Supplied material.
·····
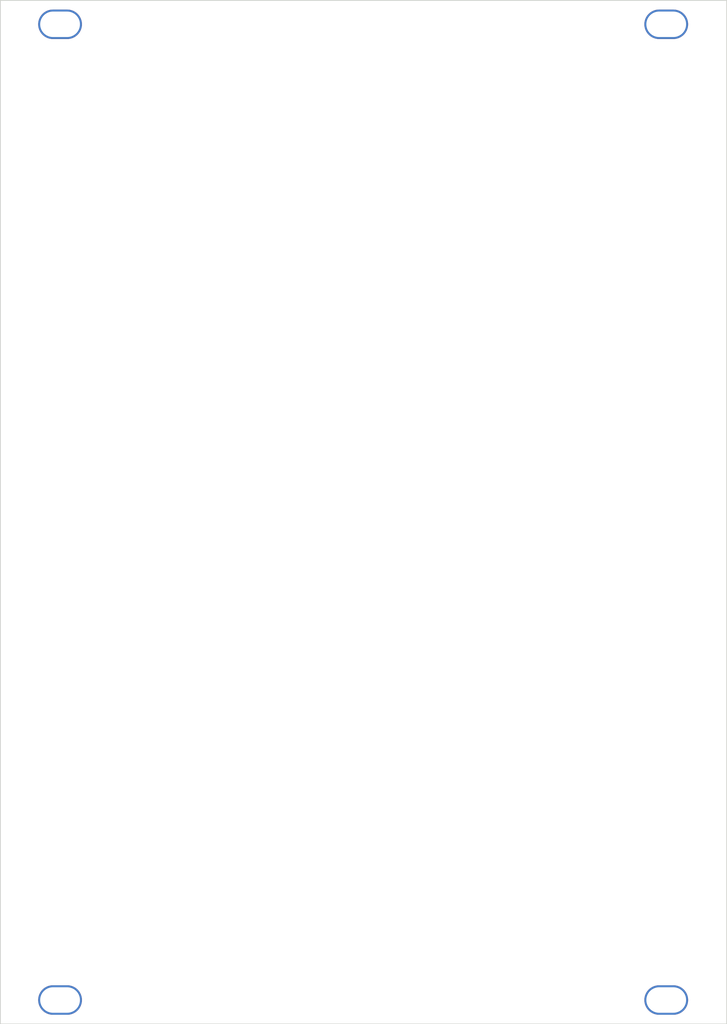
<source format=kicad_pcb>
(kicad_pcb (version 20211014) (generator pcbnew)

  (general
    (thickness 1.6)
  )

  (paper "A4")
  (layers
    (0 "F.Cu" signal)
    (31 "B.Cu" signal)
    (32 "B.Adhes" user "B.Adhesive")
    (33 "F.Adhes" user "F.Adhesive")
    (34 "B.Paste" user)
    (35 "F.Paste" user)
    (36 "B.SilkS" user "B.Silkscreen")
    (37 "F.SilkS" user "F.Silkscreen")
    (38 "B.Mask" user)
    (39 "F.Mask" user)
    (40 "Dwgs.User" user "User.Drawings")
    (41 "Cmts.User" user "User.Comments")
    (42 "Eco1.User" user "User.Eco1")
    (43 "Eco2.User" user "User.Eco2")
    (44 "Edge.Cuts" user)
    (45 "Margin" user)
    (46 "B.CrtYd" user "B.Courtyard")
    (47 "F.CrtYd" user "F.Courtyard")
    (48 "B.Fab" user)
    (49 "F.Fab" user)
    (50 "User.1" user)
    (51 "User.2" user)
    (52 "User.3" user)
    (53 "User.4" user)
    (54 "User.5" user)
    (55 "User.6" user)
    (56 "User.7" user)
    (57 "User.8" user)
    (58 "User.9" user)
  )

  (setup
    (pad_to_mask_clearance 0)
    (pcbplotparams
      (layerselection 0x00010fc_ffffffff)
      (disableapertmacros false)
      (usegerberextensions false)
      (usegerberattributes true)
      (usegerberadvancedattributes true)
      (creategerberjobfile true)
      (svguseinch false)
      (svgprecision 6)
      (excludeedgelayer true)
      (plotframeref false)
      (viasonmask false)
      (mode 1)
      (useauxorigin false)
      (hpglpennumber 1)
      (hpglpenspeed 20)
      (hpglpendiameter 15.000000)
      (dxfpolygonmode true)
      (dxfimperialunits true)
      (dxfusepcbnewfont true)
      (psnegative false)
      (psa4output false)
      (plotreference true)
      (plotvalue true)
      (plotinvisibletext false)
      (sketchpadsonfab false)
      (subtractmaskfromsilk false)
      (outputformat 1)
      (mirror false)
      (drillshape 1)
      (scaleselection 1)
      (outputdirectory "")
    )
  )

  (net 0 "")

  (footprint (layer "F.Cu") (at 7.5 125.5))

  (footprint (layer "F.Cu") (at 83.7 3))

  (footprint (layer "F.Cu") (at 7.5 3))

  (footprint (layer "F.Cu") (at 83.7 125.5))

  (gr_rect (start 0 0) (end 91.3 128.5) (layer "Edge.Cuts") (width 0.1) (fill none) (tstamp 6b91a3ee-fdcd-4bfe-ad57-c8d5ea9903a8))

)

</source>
·····
Exercise goal. Filter the records above for lines with "false".

Output below.
      (disableapertmacros false)
      (usegerberextensions false)
      (svguseinch false)
      (plotframeref false)
      (viasonmask false)
      (useauxorigin false)
      (psnegative false)
      (psa4output false)
      (plotinvisibletext false)
      (sketchpadsonfab false)
      (subtractmaskfromsilk false)
      (mirror false)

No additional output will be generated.